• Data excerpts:
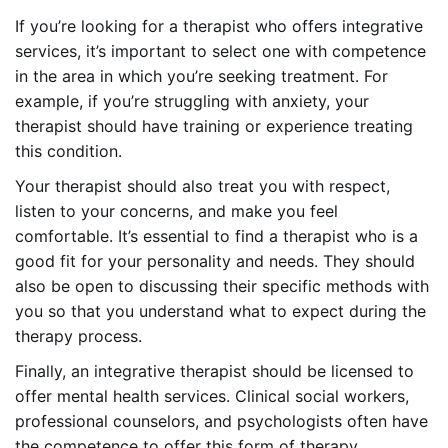
If you’re looking for a therapist who offers integrative
services, it’s important to select one with competence
in the area in which you’re seeking treatment. For
example, if you’re struggling with anxiety, your
therapist should have training or experience treating
this condition.
Your therapist should also treat you with respect,
listen to your concerns, and make you feel
comfortable. It’s essential to find a therapist who is a
good fit for your personality and needs. They should
also be open to discussing their specific methods with
you so that you understand what to expect during the
therapy process.
Finally, an integrative therapist should be licensed to
offer mental health services. Clinical social workers,
professional counselors, and psychologists often have
the competence to offer this form of therapy.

• Your instructions: Reproduce the text of every entry above word for word, omitting the pictures.

• Reply to the exercise:
If you’re looking for a therapist who offers integrative
services, it’s important to select one with competence
in the area in which you’re seeking treatment. For
example, if you’re struggling with anxiety, your
therapist should have training or experience treating
this condition.
Your therapist should also treat you with respect,
listen to your concerns, and make you feel
comfortable. It’s essential to find a therapist who is a
good fit for your personality and needs. They should
also be open to discussing their specific methods with
you so that you understand what to expect during the
therapy process.
Finally, an integrative therapist should be licensed to
offer mental health services. Clinical social workers,
professional counselors, and psychologists often have
the competence to offer this form of therapy.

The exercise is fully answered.